*** Records supplied ***
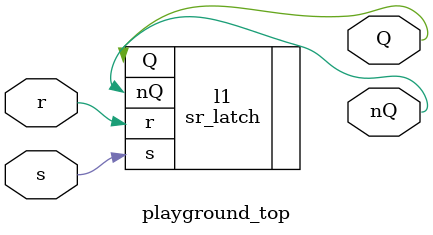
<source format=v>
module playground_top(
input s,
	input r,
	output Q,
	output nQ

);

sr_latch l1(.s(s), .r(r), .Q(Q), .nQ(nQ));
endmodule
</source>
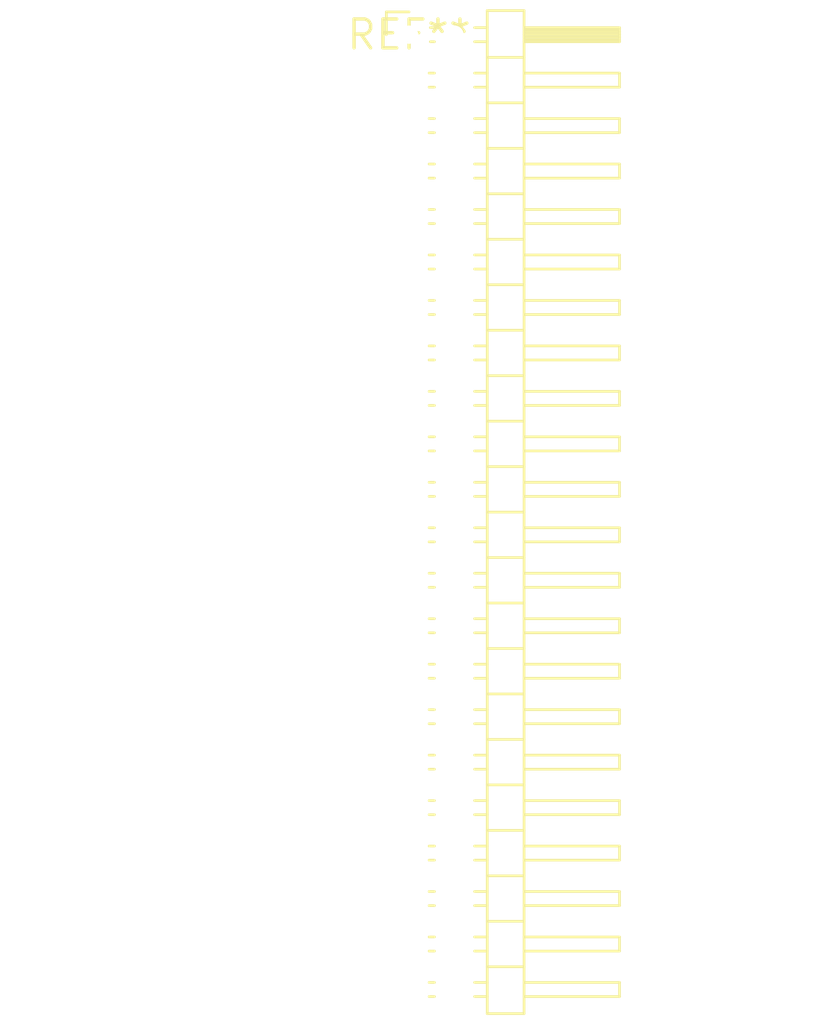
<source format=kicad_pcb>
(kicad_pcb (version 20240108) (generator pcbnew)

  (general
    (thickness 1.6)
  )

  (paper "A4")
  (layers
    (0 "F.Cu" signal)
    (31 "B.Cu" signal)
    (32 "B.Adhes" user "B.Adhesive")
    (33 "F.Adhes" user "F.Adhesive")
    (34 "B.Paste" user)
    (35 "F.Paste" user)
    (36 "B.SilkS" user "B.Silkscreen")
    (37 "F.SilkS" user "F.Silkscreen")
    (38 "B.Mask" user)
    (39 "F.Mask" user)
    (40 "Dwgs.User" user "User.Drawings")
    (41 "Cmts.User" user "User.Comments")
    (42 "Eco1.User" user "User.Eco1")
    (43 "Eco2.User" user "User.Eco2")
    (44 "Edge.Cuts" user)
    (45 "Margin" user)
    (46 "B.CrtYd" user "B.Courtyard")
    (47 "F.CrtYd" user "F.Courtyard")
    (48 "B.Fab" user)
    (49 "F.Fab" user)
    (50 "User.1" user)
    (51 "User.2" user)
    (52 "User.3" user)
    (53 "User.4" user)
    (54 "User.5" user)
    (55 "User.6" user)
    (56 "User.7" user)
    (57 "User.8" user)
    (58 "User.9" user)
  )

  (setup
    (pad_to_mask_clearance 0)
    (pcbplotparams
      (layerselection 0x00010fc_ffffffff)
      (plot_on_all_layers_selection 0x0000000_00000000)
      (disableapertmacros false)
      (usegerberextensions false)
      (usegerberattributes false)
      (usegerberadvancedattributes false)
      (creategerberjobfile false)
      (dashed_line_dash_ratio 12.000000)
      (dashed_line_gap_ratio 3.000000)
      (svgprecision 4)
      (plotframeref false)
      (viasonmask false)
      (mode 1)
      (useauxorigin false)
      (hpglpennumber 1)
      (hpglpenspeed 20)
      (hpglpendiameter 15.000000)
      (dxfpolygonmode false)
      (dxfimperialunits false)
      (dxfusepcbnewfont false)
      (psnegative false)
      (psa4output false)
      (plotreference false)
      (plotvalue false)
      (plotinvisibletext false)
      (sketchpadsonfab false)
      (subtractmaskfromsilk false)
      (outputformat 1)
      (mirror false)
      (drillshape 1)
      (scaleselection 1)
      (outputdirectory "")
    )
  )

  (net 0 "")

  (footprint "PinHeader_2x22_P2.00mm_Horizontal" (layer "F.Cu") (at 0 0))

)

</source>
*** End of Records supplied ***
§ Your objective
Return every line from the entries above that includes the word "Adhesive".

§ Reply
    (32 "B.Adhes" user "B.Adhesive")
    (33 "F.Adhes" user "F.Adhesive")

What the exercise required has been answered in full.